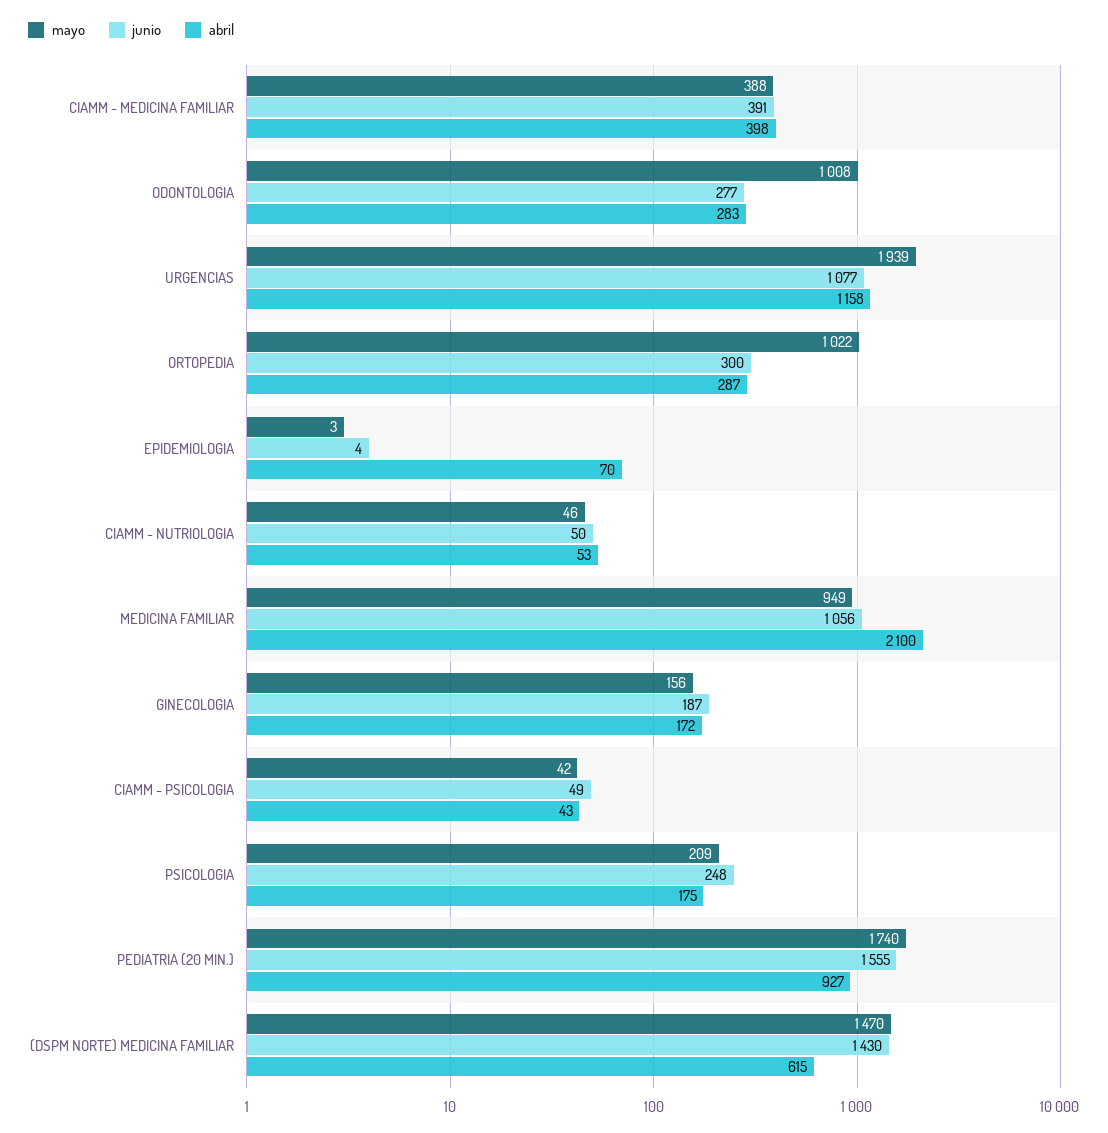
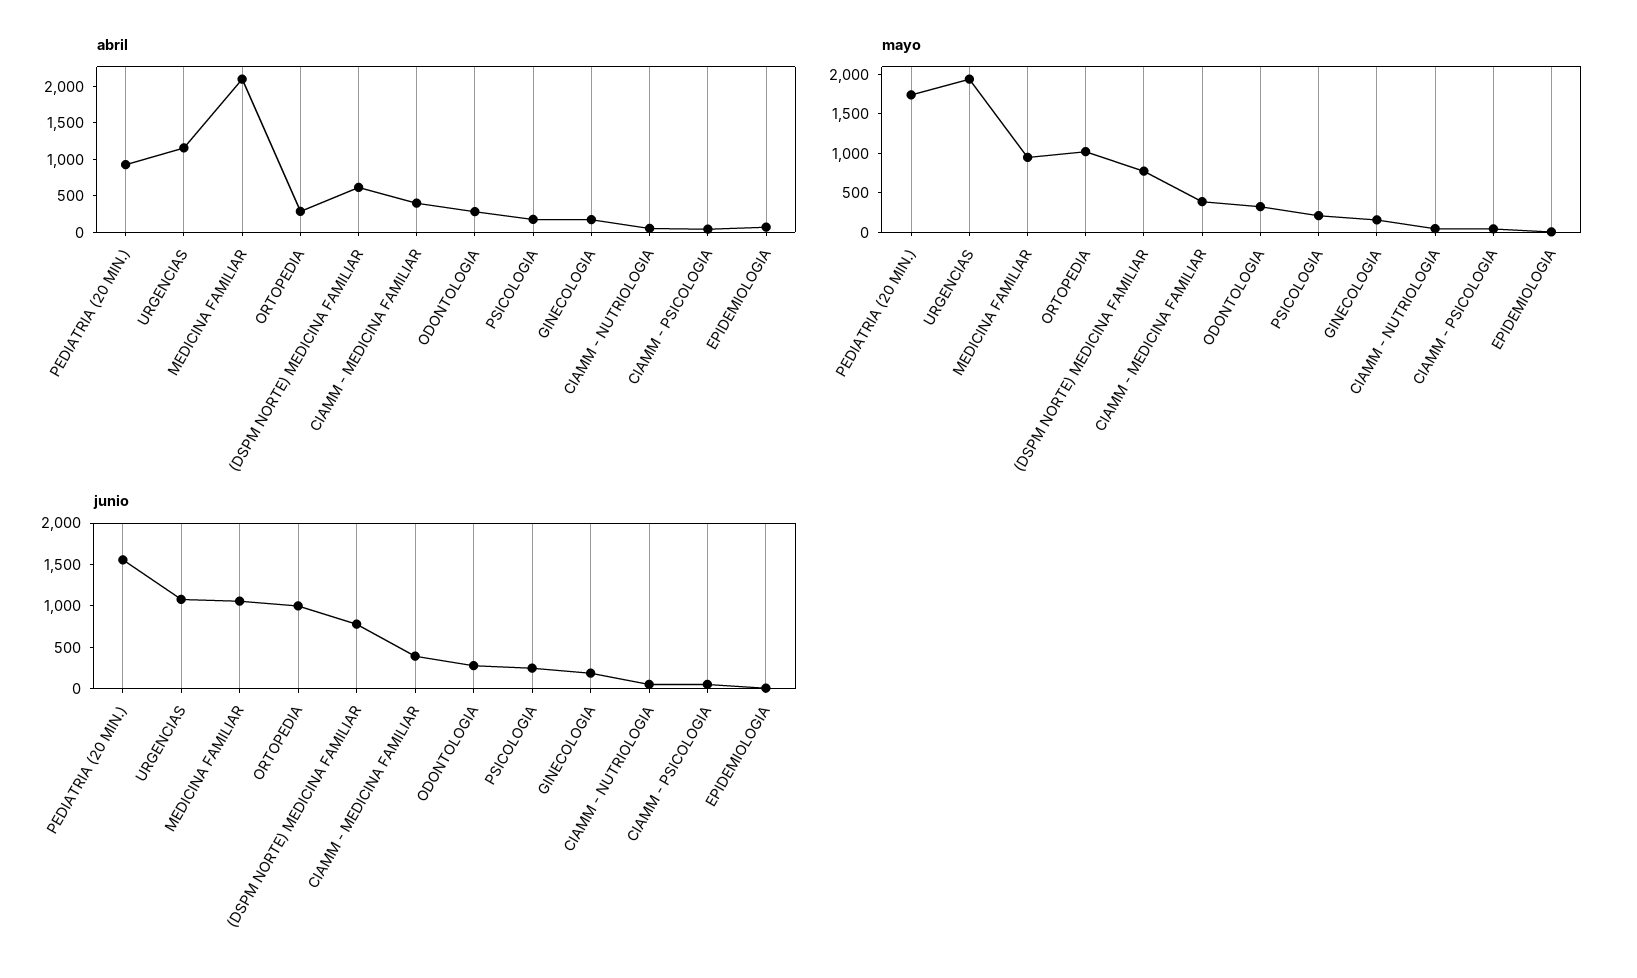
  {
    "mayo": {
      "CIAMM - MEDICINA FAMILIAR": 388,
-     "ODONTOLOGIA": 1008,
+     "ODONTOLOGIA": 250,
      "URGENCIAS": 1939,
      "ORTOPEDIA": 1022,
      "EPIDEMIOLOGIA": 3,
      "CIAMM - NUTRIOLOGIA": 46,
      "MEDICINA FAMILIAR": 949,
      "GINECOLOGIA": 156,
      "CIAMM - PSICOLOGIA": 42,
      "PSICOLOGIA": 209,
      "PEDIATRIA (20 MIN.)": 1740,
-     "(DSPM NORTE) MEDICINA FAMILIAR": 1470
+     "(DSPM NORTE) MEDICINA FAMILIAR": 750
    },
    "junio": {
      "CIAMM - MEDICINA FAMILIAR": 391,
      "ODONTOLOGIA": 277,
      "URGENCIAS": 1077,
-     "ORTOPEDIA": 300,
+     "ORTOPEDIA": 1000,
      "EPIDEMIOLOGIA": 4,
      "CIAMM - NUTRIOLOGIA": 50,
      "MEDICINA FAMILIAR": 1056,
      "GINECOLOGIA": 187,
      "CIAMM - PSICOLOGIA": 49,
      "PSICOLOGIA": 248,
      "PEDIATRIA (20 MIN.)": 1555,
-     "(DSPM NORTE) MEDICINA FAMILIAR": 1430
+     "(DSPM NORTE) MEDICINA FAMILIAR": 800
    },
    "abril": {
      "CIAMM - MEDICINA FAMILIAR": 398,
      "ODONTOLOGIA": 283,
      "URGENCIAS": 1158,
      "ORTOPEDIA": 287,
      "EPIDEMIOLOGIA": 70,
      "CIAMM - NUTRIOLOGIA": 53,
      "MEDICINA FAMILIAR": 2100,
      "GINECOLOGIA": 172,
      "CIAMM - PSICOLOGIA": 43,
      "PSICOLOGIA": 175,
      "PEDIATRIA (20 MIN.)": 927,
      "(DSPM NORTE) MEDICINA FAMILIAR": 615
    }
  }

Task to complete - State how many lines in the records above contain the word "NORTE", and give only that number.

Solution for this task - 5